● Task to carry out
Write out the entries below exactly, from the first line to the one with "Die Kunstmesse VOLTA, die", both ends included.

(Stored data entries)

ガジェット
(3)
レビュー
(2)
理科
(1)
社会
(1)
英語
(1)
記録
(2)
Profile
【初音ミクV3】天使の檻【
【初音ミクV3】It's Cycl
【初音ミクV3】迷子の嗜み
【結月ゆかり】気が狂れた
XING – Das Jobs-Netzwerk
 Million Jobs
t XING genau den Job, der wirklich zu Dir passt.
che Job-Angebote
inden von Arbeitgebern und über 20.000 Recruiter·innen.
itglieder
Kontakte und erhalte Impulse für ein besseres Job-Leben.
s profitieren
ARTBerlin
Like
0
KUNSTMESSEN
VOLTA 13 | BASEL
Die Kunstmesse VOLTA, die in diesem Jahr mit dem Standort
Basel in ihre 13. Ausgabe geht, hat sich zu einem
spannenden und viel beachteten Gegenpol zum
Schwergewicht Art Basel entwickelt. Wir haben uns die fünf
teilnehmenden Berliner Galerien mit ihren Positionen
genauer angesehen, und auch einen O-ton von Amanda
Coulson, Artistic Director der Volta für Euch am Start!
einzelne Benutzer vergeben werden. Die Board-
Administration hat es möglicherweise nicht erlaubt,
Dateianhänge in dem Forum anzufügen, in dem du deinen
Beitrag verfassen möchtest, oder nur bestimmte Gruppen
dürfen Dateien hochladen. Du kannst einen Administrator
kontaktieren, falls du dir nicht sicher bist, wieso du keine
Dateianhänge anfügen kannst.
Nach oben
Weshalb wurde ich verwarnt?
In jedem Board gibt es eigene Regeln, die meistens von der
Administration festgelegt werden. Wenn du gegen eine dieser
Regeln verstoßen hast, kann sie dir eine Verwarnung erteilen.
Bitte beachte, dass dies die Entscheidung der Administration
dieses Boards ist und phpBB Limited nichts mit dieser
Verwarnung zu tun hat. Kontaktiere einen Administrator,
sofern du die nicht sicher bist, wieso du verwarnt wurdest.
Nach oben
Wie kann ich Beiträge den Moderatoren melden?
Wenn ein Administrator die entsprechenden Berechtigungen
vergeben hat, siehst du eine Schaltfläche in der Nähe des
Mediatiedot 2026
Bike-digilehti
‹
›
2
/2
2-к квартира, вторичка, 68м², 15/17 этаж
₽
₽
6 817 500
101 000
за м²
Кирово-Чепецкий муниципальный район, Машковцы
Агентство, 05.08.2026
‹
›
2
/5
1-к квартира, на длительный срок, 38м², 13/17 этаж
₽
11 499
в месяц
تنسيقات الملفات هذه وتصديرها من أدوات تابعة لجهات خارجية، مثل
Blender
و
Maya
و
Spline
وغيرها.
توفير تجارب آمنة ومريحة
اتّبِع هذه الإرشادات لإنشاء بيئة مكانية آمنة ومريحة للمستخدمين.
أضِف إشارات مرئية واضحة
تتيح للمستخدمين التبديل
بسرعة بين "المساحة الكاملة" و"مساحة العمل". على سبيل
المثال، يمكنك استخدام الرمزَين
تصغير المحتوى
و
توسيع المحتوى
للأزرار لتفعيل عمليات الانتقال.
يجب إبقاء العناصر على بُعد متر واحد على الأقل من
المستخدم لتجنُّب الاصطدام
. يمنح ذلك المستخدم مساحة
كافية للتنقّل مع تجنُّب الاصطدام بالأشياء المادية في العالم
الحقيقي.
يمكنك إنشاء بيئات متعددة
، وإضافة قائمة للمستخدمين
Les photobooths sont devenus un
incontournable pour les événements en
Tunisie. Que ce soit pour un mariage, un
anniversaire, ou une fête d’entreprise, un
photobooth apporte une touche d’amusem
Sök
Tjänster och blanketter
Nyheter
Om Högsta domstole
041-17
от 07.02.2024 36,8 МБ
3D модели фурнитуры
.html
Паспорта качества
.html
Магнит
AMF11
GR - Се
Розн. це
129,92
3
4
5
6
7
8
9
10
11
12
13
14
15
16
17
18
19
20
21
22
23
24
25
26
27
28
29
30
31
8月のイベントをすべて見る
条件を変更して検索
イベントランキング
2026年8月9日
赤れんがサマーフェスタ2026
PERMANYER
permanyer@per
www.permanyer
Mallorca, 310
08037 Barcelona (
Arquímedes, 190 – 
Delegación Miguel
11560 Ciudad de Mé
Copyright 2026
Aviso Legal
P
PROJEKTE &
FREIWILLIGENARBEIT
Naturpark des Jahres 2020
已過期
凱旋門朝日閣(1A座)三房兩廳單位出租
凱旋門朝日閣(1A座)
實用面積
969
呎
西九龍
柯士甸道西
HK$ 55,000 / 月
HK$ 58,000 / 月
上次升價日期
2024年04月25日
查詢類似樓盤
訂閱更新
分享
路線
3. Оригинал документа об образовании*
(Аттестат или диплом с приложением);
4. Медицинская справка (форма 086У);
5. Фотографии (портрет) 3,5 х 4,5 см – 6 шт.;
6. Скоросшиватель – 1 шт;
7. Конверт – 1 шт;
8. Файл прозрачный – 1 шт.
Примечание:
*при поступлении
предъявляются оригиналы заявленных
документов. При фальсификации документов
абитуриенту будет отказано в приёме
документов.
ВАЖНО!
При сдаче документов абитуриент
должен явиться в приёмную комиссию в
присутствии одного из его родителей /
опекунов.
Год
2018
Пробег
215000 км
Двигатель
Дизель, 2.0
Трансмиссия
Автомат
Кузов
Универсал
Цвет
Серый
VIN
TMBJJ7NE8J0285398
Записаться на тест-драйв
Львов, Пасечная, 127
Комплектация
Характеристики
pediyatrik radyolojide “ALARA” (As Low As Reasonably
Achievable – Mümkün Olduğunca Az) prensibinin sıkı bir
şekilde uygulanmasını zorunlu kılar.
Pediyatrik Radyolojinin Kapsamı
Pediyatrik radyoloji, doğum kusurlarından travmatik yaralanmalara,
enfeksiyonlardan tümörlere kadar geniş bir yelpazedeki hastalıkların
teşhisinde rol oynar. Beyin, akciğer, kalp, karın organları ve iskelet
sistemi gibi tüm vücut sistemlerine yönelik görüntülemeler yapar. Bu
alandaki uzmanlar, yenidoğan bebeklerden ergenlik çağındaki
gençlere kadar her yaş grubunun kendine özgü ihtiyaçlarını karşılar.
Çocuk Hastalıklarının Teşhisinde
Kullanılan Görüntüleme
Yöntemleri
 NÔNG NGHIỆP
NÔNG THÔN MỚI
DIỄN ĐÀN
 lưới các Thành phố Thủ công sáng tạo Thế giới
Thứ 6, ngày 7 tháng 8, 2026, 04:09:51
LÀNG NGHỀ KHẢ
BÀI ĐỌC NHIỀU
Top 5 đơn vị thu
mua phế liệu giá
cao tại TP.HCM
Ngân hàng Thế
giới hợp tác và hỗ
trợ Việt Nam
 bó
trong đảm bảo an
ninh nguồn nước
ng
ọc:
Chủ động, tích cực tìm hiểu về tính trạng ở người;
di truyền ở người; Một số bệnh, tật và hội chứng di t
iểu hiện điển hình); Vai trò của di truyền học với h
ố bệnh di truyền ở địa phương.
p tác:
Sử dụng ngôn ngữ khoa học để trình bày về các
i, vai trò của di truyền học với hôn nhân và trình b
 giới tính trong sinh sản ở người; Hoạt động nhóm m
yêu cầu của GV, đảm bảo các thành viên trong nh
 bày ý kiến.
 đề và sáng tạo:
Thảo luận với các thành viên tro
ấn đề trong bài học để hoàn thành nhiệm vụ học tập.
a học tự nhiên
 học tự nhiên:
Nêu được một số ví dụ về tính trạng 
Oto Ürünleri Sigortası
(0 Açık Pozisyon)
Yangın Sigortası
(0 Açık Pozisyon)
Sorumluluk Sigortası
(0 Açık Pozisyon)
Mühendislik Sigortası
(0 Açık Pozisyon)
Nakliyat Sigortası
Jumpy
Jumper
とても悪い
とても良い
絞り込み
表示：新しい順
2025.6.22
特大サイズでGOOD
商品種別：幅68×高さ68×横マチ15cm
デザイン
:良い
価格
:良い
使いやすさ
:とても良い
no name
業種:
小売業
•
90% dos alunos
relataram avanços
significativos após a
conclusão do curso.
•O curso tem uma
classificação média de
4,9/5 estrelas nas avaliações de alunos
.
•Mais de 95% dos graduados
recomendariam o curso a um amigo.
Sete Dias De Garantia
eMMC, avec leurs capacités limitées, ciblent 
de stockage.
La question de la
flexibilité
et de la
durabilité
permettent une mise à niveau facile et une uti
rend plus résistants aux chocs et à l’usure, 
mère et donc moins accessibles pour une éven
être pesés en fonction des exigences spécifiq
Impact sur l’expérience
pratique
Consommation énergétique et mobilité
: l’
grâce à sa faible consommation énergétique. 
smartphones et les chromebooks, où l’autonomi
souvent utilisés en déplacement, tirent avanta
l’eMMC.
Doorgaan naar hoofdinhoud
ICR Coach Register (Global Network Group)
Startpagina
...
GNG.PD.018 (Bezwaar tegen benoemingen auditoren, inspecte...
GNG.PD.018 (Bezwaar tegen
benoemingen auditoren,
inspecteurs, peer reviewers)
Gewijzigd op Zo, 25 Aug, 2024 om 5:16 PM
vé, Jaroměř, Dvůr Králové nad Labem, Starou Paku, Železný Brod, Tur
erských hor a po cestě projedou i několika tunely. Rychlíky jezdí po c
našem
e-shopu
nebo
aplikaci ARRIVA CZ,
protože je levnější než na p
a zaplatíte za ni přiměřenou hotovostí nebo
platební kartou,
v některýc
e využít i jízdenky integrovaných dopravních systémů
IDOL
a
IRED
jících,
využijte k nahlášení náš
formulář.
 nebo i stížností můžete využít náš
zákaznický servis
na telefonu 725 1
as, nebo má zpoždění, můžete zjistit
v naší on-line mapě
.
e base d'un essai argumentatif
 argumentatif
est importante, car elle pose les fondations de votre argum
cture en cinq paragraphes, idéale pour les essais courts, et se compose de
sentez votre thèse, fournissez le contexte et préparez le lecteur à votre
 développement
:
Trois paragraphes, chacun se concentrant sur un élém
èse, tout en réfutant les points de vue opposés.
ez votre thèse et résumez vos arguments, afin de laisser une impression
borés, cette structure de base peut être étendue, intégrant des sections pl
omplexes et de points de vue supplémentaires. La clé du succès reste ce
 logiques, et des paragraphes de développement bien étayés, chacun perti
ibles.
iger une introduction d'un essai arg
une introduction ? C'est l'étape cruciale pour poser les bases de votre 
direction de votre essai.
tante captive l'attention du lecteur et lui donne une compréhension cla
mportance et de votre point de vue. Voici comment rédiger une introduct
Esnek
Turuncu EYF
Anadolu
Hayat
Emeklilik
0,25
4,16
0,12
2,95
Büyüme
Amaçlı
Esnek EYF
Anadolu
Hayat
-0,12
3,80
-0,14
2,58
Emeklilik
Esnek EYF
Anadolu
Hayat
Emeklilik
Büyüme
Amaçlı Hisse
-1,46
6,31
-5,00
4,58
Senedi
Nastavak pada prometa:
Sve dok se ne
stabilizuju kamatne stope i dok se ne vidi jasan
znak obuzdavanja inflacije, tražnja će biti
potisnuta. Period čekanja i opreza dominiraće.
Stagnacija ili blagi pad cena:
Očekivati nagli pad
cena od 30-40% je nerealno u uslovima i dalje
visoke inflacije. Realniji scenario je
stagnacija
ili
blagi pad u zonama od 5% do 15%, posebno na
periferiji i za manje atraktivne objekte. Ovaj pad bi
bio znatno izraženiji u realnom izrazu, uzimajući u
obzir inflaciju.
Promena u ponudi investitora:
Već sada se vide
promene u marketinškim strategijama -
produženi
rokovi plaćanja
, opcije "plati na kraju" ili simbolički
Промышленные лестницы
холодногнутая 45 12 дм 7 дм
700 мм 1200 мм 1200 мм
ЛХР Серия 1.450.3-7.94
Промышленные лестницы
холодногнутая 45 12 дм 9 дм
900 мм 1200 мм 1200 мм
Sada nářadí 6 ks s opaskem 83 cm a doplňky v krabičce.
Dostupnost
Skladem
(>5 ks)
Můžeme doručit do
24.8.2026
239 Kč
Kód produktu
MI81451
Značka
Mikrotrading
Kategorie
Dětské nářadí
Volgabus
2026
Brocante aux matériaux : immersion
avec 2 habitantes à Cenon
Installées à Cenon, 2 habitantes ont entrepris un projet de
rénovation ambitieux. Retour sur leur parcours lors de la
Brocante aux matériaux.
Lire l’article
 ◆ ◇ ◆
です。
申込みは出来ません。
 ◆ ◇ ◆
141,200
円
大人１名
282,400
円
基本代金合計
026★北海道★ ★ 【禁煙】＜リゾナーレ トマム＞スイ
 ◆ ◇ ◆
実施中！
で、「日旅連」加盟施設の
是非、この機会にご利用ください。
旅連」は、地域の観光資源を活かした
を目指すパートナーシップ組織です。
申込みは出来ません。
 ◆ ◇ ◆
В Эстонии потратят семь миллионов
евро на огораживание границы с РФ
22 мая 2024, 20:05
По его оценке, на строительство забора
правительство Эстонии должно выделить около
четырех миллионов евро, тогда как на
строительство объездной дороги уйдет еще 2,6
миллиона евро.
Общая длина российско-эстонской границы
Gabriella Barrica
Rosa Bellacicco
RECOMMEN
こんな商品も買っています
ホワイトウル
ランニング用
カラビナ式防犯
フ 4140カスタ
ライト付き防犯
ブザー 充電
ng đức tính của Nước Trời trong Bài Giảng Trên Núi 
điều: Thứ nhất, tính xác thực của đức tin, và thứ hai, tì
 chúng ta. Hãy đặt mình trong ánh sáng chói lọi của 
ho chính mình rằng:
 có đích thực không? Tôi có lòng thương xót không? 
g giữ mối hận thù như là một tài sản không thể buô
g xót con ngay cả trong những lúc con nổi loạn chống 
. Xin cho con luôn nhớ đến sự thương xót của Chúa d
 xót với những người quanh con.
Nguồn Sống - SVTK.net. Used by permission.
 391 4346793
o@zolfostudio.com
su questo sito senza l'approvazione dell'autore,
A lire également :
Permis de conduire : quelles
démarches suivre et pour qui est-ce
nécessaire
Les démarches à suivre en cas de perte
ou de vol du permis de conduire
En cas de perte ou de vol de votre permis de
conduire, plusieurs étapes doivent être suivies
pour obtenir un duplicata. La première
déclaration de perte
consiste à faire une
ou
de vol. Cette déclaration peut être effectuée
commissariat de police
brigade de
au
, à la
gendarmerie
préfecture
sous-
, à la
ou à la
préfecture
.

● Solved problem
ガジェット
(3)
レビュー
(2)
理科
(1)
社会
(1)
英語
(1)
記録
(2)
Profile
【初音ミクV3】天使の檻【
【初音ミクV3】It's Cycl
【初音ミクV3】迷子の嗜み
【結月ゆかり】気が狂れた
XING – Das Jobs-Netzwerk
 Million Jobs
t XING genau den Job, der wirklich zu Dir passt.
che Job-Angebote
inden von Arbeitgebern und über 20.000 Recruiter·innen.
itglieder
Kontakte und erhalte Impulse für ein besseres Job-Leben.
s profitieren
ARTBerlin
Like
0
KUNSTMESSEN
VOLTA 13 | BASEL
Die Kunstmesse VOLTA, die in diesem Jahr mit dem Standort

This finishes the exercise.